The problem
Go through the data and copy every line in which "labels" appears.

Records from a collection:
+++

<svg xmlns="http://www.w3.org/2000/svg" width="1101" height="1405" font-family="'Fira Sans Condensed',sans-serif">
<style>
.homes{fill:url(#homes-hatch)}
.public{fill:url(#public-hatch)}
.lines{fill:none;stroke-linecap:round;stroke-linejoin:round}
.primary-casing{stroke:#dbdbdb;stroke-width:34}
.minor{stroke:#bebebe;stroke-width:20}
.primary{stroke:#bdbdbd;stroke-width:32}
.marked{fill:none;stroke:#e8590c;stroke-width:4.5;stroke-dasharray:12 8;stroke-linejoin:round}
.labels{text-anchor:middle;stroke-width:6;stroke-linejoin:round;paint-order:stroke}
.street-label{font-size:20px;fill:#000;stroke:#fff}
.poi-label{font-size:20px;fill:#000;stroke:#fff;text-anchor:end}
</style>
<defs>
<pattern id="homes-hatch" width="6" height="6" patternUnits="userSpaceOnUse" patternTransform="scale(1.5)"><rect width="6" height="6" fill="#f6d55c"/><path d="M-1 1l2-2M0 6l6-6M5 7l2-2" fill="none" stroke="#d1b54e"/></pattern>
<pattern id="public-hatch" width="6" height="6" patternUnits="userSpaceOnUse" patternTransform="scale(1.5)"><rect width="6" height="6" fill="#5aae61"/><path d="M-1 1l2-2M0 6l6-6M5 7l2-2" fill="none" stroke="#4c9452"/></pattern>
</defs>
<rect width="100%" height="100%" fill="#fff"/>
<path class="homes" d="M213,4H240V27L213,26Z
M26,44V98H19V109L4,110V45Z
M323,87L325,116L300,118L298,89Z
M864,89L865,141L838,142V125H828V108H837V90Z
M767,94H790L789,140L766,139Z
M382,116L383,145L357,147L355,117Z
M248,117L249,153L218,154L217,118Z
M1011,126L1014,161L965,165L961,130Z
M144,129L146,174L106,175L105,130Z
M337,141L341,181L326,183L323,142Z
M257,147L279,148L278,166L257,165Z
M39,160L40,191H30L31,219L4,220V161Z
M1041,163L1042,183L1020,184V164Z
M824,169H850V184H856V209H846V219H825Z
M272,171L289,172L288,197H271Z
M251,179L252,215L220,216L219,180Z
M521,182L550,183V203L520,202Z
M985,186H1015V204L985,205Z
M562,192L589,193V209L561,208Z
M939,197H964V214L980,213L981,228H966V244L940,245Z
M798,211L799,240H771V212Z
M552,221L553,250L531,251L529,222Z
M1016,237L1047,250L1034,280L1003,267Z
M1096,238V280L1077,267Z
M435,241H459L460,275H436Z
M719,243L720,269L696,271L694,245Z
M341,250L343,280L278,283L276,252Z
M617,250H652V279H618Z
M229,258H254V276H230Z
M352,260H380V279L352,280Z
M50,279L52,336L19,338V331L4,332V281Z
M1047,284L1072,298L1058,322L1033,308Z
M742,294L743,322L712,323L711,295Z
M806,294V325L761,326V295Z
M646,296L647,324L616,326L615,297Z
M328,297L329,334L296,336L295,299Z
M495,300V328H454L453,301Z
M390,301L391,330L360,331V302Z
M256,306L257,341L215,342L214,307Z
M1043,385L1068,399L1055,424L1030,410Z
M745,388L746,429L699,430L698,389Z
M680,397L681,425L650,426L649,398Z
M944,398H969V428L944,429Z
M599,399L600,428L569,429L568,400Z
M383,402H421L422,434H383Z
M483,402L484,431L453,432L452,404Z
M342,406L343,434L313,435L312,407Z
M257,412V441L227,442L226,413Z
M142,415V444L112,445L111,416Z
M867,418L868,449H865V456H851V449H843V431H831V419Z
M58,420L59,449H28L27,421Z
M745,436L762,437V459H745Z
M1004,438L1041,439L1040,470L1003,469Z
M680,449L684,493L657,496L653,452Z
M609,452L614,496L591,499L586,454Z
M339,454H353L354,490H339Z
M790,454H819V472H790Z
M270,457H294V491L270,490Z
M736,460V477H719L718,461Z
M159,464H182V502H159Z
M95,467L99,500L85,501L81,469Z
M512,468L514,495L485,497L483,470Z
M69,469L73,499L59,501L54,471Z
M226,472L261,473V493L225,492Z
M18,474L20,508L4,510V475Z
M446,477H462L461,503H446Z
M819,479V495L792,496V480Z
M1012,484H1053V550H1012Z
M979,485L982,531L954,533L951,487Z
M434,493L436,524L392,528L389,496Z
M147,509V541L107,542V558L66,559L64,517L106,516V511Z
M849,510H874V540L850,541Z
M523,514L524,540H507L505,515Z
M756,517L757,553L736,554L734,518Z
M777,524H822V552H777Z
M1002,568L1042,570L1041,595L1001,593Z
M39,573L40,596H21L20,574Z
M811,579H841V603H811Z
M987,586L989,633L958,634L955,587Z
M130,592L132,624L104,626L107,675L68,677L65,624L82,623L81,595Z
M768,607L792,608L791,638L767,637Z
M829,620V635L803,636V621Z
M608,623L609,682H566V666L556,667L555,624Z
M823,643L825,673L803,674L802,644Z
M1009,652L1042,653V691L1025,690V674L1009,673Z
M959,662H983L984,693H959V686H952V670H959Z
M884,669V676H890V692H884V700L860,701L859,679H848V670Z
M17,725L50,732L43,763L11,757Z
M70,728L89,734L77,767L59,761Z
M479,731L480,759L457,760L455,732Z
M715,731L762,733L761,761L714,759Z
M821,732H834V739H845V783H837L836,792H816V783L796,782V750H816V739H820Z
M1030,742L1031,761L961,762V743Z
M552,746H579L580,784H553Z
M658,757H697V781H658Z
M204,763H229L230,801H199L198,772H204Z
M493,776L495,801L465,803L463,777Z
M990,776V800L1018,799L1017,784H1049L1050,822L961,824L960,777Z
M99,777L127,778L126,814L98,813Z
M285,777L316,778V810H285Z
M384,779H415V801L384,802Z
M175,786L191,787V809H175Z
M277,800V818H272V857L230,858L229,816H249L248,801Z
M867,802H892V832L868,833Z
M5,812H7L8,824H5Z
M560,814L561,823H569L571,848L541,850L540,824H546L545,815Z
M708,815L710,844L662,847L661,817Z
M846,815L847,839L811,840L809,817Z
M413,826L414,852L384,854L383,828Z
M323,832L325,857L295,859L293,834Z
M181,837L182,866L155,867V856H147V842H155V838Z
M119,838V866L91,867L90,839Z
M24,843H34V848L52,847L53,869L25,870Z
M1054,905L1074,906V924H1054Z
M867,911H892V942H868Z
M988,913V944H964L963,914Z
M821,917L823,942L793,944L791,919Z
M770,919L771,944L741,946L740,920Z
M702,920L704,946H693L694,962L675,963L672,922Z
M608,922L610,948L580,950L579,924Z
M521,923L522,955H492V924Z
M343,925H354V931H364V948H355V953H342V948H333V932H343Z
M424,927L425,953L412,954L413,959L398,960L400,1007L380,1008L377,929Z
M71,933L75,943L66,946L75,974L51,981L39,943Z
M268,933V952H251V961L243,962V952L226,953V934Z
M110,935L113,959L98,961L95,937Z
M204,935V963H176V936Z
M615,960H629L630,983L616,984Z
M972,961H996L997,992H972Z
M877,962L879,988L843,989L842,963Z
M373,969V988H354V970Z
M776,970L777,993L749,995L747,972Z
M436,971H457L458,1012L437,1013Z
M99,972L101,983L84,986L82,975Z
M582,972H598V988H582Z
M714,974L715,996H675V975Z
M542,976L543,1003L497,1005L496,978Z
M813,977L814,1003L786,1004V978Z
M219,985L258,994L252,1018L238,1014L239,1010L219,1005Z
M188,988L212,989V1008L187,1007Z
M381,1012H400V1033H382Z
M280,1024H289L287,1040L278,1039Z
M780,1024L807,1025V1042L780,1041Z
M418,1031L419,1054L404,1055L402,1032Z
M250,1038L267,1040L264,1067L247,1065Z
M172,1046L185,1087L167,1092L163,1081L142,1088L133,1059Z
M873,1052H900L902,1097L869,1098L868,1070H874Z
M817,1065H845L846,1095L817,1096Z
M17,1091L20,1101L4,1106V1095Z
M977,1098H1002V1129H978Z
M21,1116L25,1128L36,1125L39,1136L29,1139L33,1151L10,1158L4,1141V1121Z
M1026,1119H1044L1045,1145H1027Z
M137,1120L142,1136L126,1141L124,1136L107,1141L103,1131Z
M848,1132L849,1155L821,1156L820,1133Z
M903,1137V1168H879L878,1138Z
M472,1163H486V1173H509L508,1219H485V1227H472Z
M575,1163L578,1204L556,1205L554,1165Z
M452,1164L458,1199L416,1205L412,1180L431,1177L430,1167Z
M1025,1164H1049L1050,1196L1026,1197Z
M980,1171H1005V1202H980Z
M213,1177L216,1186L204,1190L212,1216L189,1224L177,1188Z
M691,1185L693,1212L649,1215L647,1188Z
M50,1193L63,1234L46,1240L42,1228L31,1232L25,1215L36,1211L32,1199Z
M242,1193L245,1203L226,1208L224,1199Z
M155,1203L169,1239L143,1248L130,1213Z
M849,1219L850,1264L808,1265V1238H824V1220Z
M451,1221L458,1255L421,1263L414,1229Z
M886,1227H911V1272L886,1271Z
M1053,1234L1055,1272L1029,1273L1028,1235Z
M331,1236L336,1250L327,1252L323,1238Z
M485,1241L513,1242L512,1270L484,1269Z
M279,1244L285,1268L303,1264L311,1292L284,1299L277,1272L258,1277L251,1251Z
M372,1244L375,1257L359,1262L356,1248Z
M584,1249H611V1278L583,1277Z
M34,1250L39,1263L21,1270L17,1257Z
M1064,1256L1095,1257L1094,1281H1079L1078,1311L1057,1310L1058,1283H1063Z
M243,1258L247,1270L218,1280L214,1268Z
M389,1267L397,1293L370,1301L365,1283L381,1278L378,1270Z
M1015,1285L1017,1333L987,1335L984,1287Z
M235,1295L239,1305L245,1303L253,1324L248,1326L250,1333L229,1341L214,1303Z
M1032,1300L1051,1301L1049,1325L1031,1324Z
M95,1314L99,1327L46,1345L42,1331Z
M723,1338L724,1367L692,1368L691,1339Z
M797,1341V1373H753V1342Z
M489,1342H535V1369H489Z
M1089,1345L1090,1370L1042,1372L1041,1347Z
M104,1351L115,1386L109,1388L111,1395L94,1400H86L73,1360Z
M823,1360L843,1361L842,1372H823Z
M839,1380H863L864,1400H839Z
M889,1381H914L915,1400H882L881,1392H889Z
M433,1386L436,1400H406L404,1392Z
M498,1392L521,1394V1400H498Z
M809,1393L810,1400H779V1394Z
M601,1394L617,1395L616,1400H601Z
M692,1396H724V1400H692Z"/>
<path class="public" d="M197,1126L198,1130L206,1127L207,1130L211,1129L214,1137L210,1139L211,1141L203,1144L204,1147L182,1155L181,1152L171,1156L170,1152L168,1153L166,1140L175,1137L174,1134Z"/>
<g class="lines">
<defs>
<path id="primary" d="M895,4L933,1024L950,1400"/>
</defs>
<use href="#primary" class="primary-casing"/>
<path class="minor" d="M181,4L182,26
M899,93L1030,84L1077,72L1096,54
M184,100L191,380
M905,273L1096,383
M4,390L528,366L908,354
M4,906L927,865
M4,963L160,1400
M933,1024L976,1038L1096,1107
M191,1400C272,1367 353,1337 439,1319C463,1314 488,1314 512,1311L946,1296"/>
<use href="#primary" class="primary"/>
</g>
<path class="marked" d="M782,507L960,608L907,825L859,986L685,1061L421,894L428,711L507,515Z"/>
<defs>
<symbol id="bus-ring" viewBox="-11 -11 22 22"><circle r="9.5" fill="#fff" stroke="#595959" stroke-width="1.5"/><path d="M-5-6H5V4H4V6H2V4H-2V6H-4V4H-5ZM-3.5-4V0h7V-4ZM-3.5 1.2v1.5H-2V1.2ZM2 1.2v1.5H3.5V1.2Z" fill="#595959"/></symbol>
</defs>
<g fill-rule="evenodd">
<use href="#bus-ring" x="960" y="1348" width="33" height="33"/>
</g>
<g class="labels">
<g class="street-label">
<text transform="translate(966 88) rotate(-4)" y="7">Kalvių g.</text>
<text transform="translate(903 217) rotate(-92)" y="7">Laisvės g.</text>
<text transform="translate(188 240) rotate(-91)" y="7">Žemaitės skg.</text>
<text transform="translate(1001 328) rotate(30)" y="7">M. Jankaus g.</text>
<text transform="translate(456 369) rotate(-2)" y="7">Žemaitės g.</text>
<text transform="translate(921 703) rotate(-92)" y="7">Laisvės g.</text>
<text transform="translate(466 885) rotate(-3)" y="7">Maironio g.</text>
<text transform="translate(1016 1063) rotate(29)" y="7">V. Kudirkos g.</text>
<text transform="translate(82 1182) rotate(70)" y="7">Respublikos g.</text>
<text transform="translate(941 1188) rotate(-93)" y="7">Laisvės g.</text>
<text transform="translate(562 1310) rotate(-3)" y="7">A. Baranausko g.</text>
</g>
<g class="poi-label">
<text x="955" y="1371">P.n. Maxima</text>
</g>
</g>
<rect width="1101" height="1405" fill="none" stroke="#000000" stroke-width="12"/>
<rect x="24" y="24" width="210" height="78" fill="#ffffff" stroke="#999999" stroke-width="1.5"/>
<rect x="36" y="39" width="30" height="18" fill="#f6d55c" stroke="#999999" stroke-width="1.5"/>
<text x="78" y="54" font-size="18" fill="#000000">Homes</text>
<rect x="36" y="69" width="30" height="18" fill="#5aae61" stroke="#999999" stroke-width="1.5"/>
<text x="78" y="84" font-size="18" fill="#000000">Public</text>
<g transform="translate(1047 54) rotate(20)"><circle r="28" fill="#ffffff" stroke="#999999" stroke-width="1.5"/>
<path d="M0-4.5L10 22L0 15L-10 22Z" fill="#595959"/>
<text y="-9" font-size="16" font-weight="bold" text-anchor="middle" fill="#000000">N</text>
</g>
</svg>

+++

Response
.labels{text-anchor:middle;stroke-width:6;stroke-linejoin:round;paint-order:stroke}
<g class="labels">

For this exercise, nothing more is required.